Un uomo e una donna passeggiano in un giardino notturno: i lampioni sono accesi, nel cielo la luce si rompe in una macchia bianca che veglia sul buio della scena. L’uomo è Herman Mankiewicz (Gary Oldman), sceneggiatore della Hollywood del periodo d’oro, la donna è Marion Davies (Amanda Seyfried), ballerina di fila passata al cinema, la cui carriera è stata promossa da William Randolph Hearst, editore di quotidiani molto influente.
La scena è stata girata di giorno, utilizzando la tecnica dell’effetto notte. Per garantire che le fisionomie dei personaggi si staccassero dallo sfondo sono state impiegate molte luci, alcune delle quali puntate direttamente sui volti degli attori: Gary Oldman e Amanda Seyfried hanno dovuto indossare lenti a contatto sfumate per proteggere gli occhi ed evitare di strizzarli a causa della luce intensa.

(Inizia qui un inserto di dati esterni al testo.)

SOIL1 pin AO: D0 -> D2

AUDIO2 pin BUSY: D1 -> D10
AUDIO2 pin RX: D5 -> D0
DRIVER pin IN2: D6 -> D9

Questo è solo un esempio dei tanti espedienti a cui Erik Messerchmidt, Oscar per la migliore fotografia 2021, è dovuto ricorrere per Mank, pellicola diretta da David Fincher e prodotta da Netflix. Il film è stato girato direttamente in bianco e nero e ha richiesto l’impiego di tecniche ed effetti speciali utilizzati in modo creativo che permettessero di ricreare l’atmosfera dei film degli anni Trenta e Quaranta: l’illuminazione teatrale crea fasci di luce drammatica e l’uso del fumo permette alle immagini di galleggiare in una nebbia che ammorbidisce il bianco e nero.
Mank racconta la storia di Herman Mankiewicz, uno sceneggiatore della Hollywood del periodo d’oro che viene ingaggiato da Orson Welles (Tom Burke) per scrivere la sceneggiatura di Quarto Potere. Mentre Mankiewicz lavora in un bungalow nel deserto californiano, il presente si mescola con il passato attraverso una serie di flashback che fanno di Mank un film sul cinema e sulla vita politica ed economica statunitense raccontata attraverso le vicende di una delle più grandi industrie americane, cioè Hollywood.

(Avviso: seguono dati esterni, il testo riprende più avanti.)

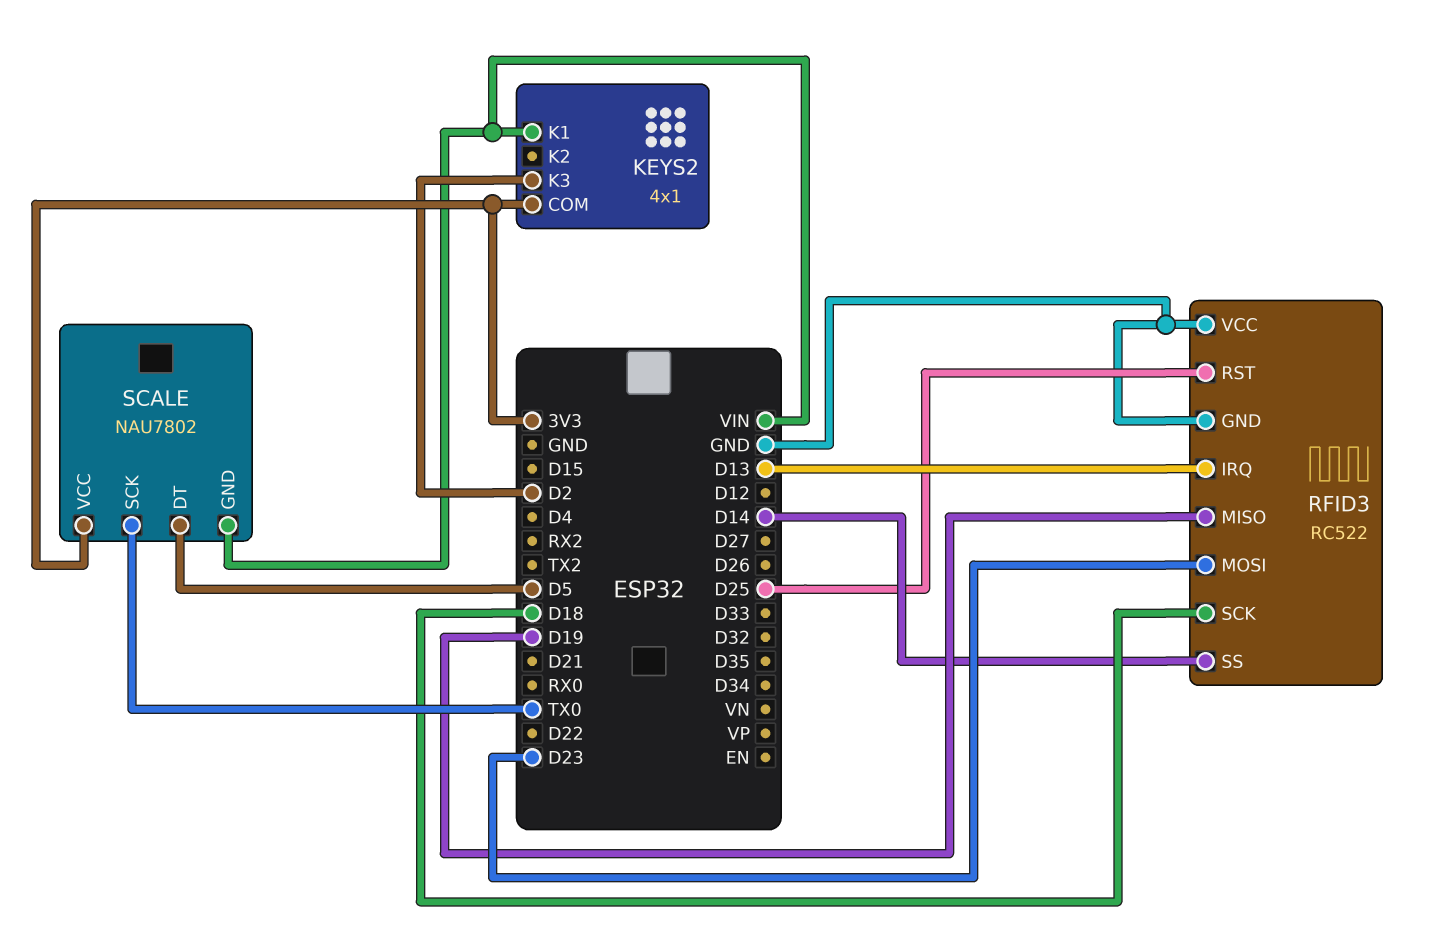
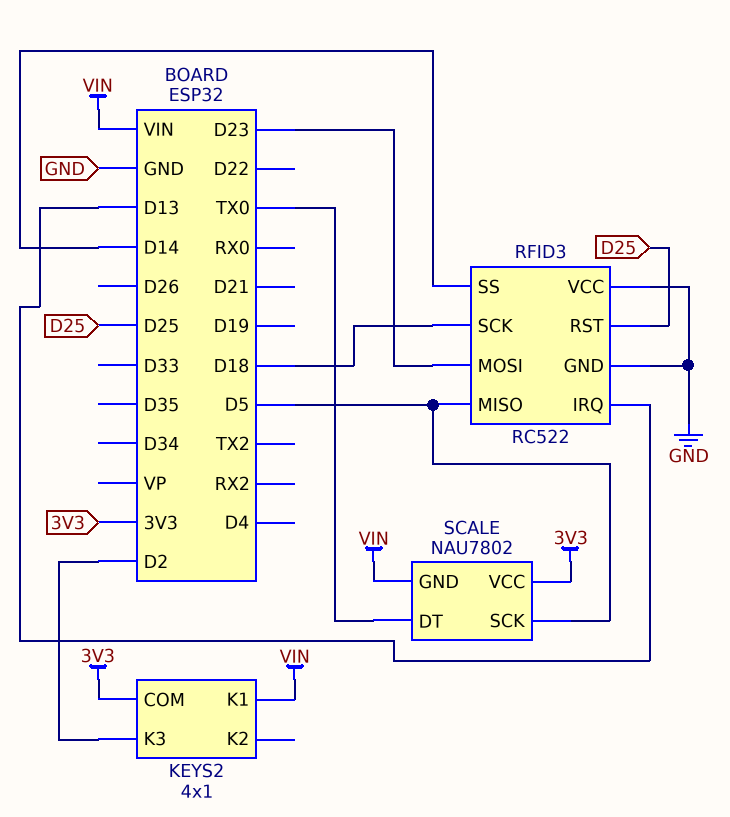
RFID3 pin MISO: D19 -> D5
SCALE pin DT: D5 -> TX0
SCALE pin SCK: TX0 -> D5

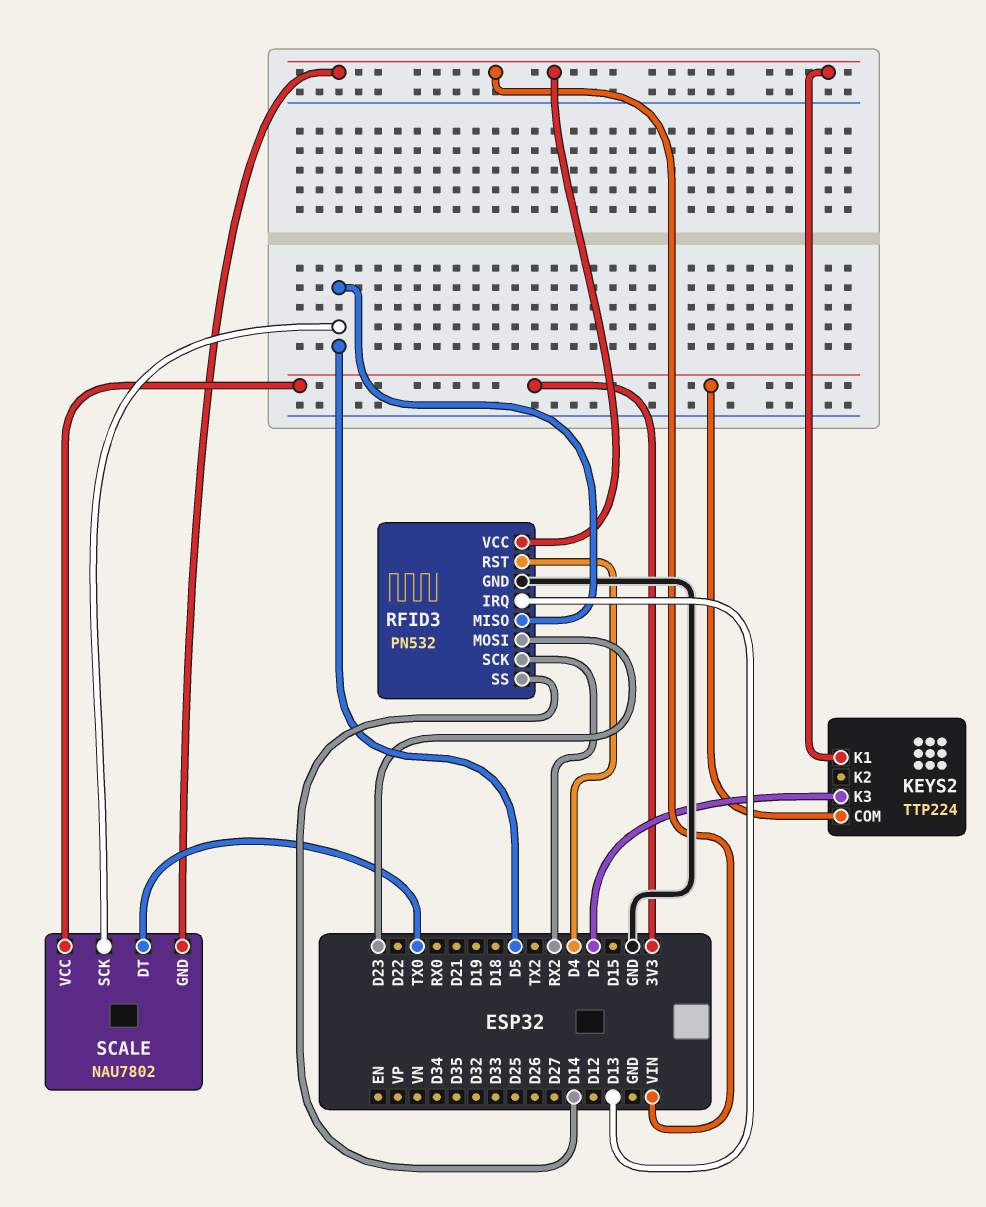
KEYS2: 4x1 -> TTP224
RFID3: RC522 -> PN532
RFID3 pin RST: D25 -> D4
RFID3 pin SCK: D18 -> RX2
RFID3 pin VCC: GND -> VIN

La fotografia di Messerschmidt evita il citazionismo fine a se stesso ed evoca quella creata da Gregg Toland per Quarto Potere, rafforzando il meccanismo di rimandi messo in scena in questo film che racconta la storia e le storie di uno dei grandi sceneggiatori di Hollywood e di una pietra miliare del cinema come Quarto potere.
La luce diventa un elemento fondamentale nella costruzione della struttura narrativa, giocata sull’alternanza continua tra presente e passato. I flashback all’interno della storia sono segnalati da transizioni che, in modo teatrale, si aprono e chiudono sul buio: i ricordi collassano nel nero, aprendo dei varchi temporali tra il presente e il passato.
La luce diventa un elemento fondamentale nella costruzione della struttura narrativa, giocata sull’alternanza continua tra presente e passato.
Spesso l’illuminazione è diegetica: una porta che si apre e illumina un personaggio - Mank sdraiato sul letto, ubriaco - diventa un faro, simile a quello usato sui set dei film dell’epoca, che si accende e proietta un cono di luce sulla scena.
Lampade, lampadari, fuochi creano un alone di luce che si soffonde negli ambienti, precipitando nel buio degli angoli, rischiarando improvvisamente i volti. Il sole, presente nelle scene girate in esterna, viene continuamente addomesticato dalla fotografia di Messerschmidt, che lo aggira, ne tiene sotto controllo i raggi, crea dei controcanti con i fari.
Mank è il risultato di un dialogo tra ciò che reale e ciò che è illusorio: le bruciature di pellicola create in post produzione, che collocano il film in un falso passato, evocano una certa malinconia verso un’età dell’oro in cui sia il modo di fare cinema che quello di guardarlo erano ammantati di magia e meraviglia. Mank raccoglie questo sentimento malinconico e ricrea un’esperienza di visione che sembra appartenere a un’altra epoca.